Friday, September 20, 2013

Uncertainty Avoidance

Okay.  The next dimension Geert Hofstede when talking about national culture is masculinity vs. femininity.  If you would like to read about it, please feel free to do so here and click on "masculinity versus femininity". I, however, have so very many strong issues about that dimension, from the naming of the dimension and the obvious gender-stereotyping such naming includes to the way that the dichotomy ignores the fact that such measures are often applied to varying aspects of the culture and not everything all together, something that we will, in fact, discuss in today's post.  Therefore, you are free to explore how the masculinity versus femininity dimension can inform your stories, but I am going to skip it.

Today, I want to talk about uncertainty avoidance, which is the extent to which a culture is comfortable with having things undefined.  To be honest, I find this dimension to be troublesome as well because, in my work with people from other cultures, I find that every culture has certain areas in which they like very clear definition, and these areas are often highlighted in the dominant language's grammar and usage, and other areas that they are not as concerned about, which tend to be more ignored in grammar and usage.  For instance, in English, we always want to know which one and how many.  We have many, many words and grammatical accommodations to convey this information, from adjectives that tell number to plural and singular forms of both nouns and verbs.  Our articles ("a", "an", and "the") as well as many of our demonstrative adjectives ("this", "that", "these", "those", etc.) all point to our desire to know which one.  On the other hand, most Asian languages don't use plural forms at all--because how many has limited relevance to them in many cases.  What does matter to many Asian cultures is cultural position, and nouns and verbs both have endings indicating the relative cultural positions of the speaker and the addressee.  Such information is largely ignored in English--it is irrelevant to many Western cultures much of the time.

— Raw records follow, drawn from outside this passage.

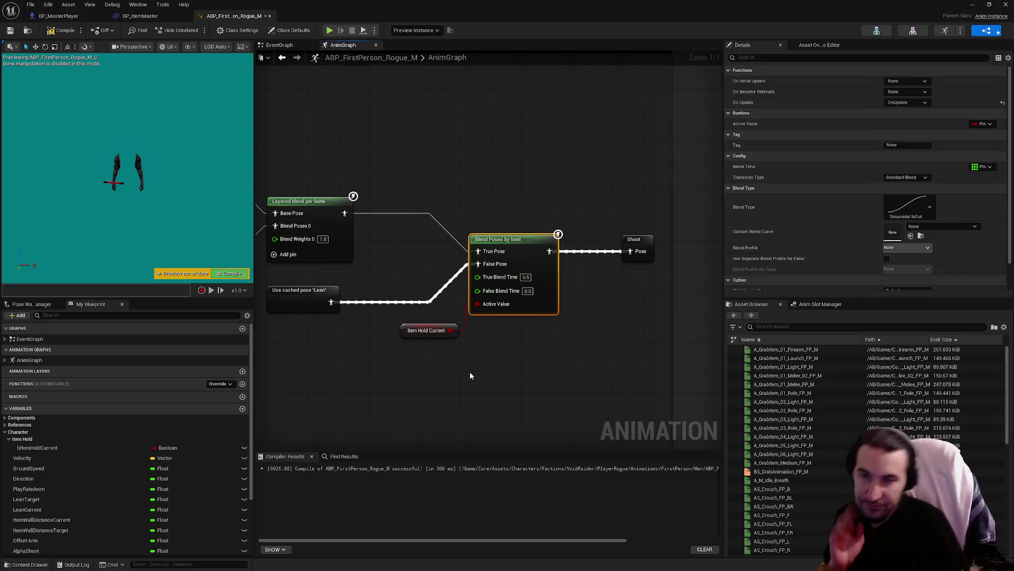
{"action": "scroll", "coordinate": [871, 217], "scroll_direction": "down", "scroll_amount": 2}
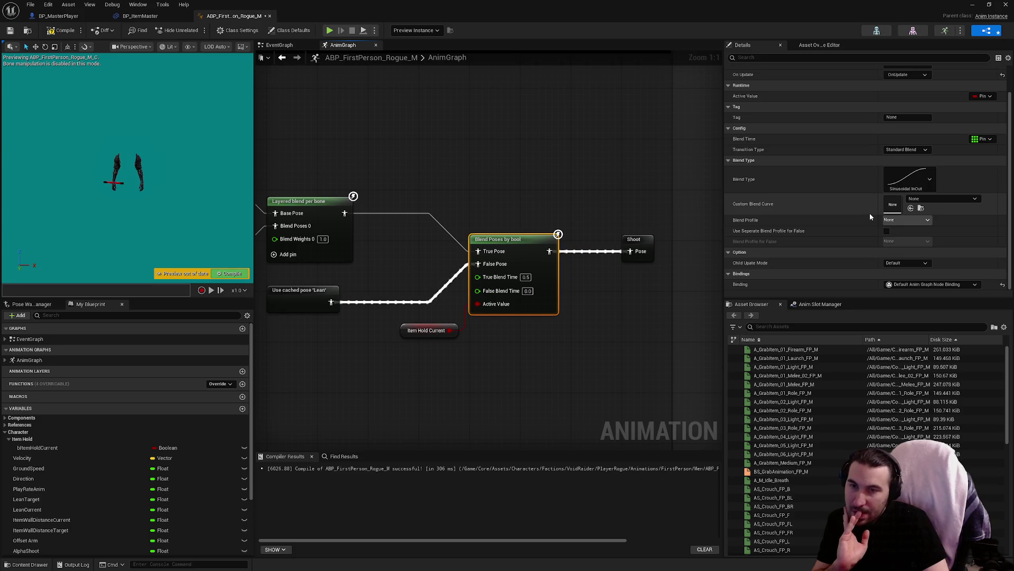
Set Child Update Mode to Reset Child on Activate and compile.
{"action": "left_click", "coordinate": [911, 263]}
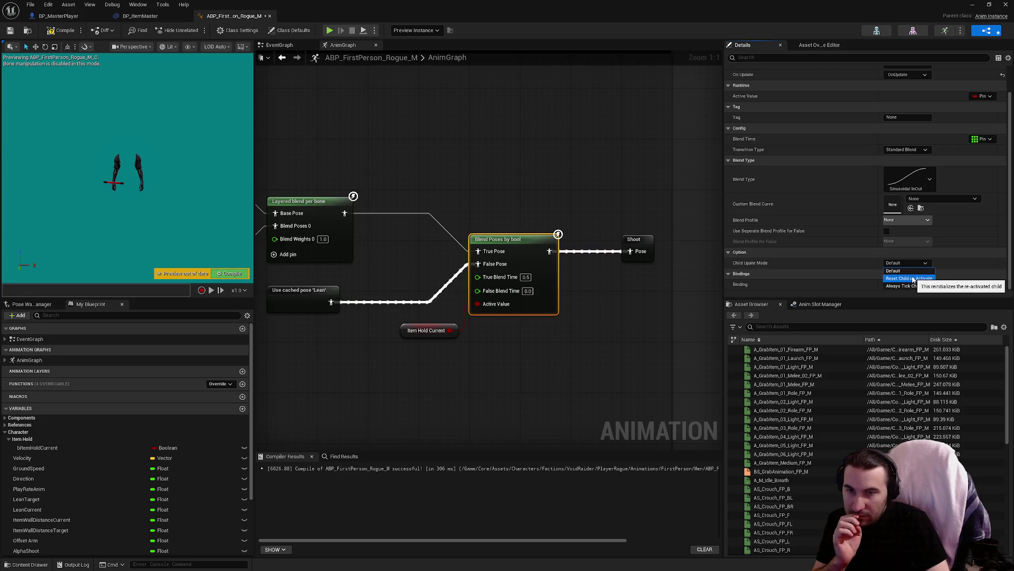
{"action": "left_click", "coordinate": [913, 279]}
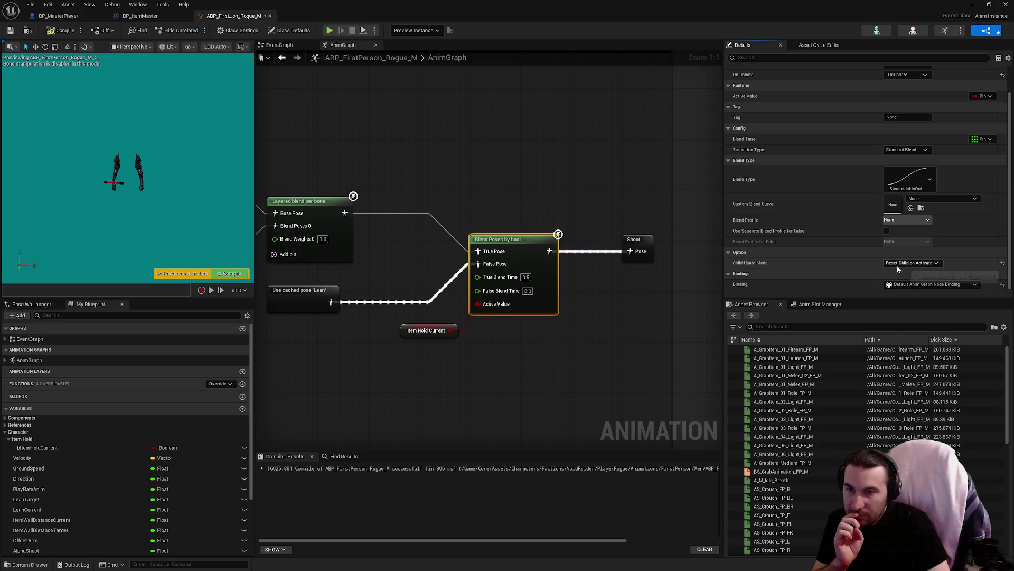
{"action": "left_click", "coordinate": [910, 263]}
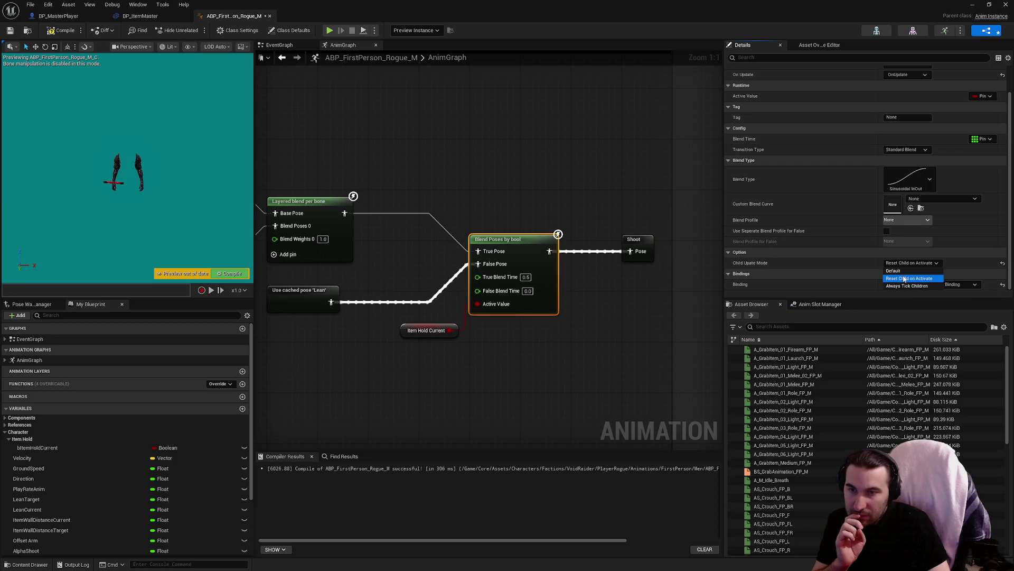
{"action": "left_click", "coordinate": [908, 279]}
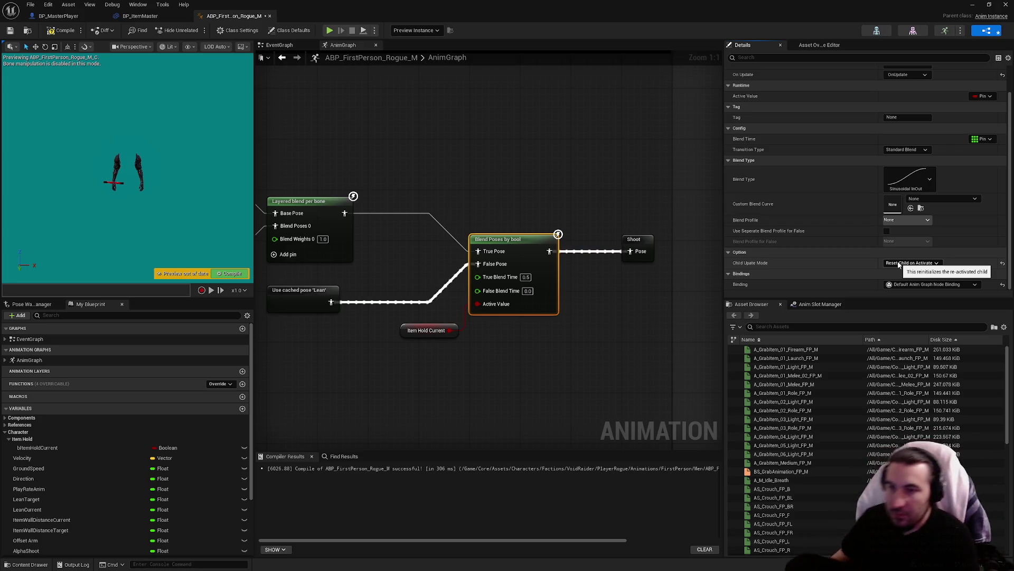
{"action": "left_click", "coordinate": [64, 31]}
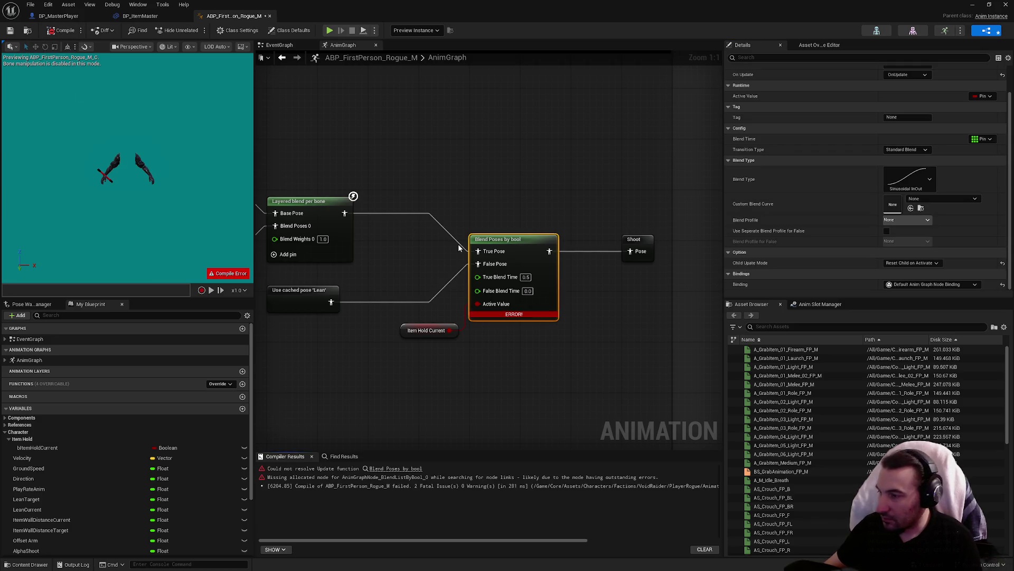
Reset On Update to None, recompile, and minimize the anim blueprint window.
{"action": "scroll", "coordinate": [947, 78], "scroll_direction": "up", "scroll_amount": 2}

So uncertainty avoidance is, in my opinion, not so much an absolute measure of uncertainty as a whole as it is a question of which types of uncertainty do groups of people avoid, how do they differ, and why.

And I find that these types of questions can really amp up the conflict in our stories because the search for certainty on different issues often reveals motivation--and usually cross purposes.

For example:
  • The horribly sexist assumption that a woman asking a man to give her details about a birth will be tremendously disappointed because he won't get any of the pertinent details, such as, the length of labor, medication during delivery, type of delivery, the gestational age of the baby, the size of the baby, and sometimes even the name and sex of the baby.  And while I admit that it's sexist to assume that most men won't get that information and that the information is important to most women, I have to admit that I've never met a man who has had that information when I asked for it--including fathers who were in the delivery room during the entire birthing process (and I have to ask myself, What were they doing in there?).
  • The attempt to get information about the school day when your child wants to do something else (and may even be asking about something else).
  • Negotiations between a client wanting a timeline and a contractor wanting a payscale
Not all of these situations necessarily cause conflicts, but they do betray conflicting interests which make our stories more interesting and also help us give our readers insight into our characters.  I hope you find some help in this way of looking at situations as you write.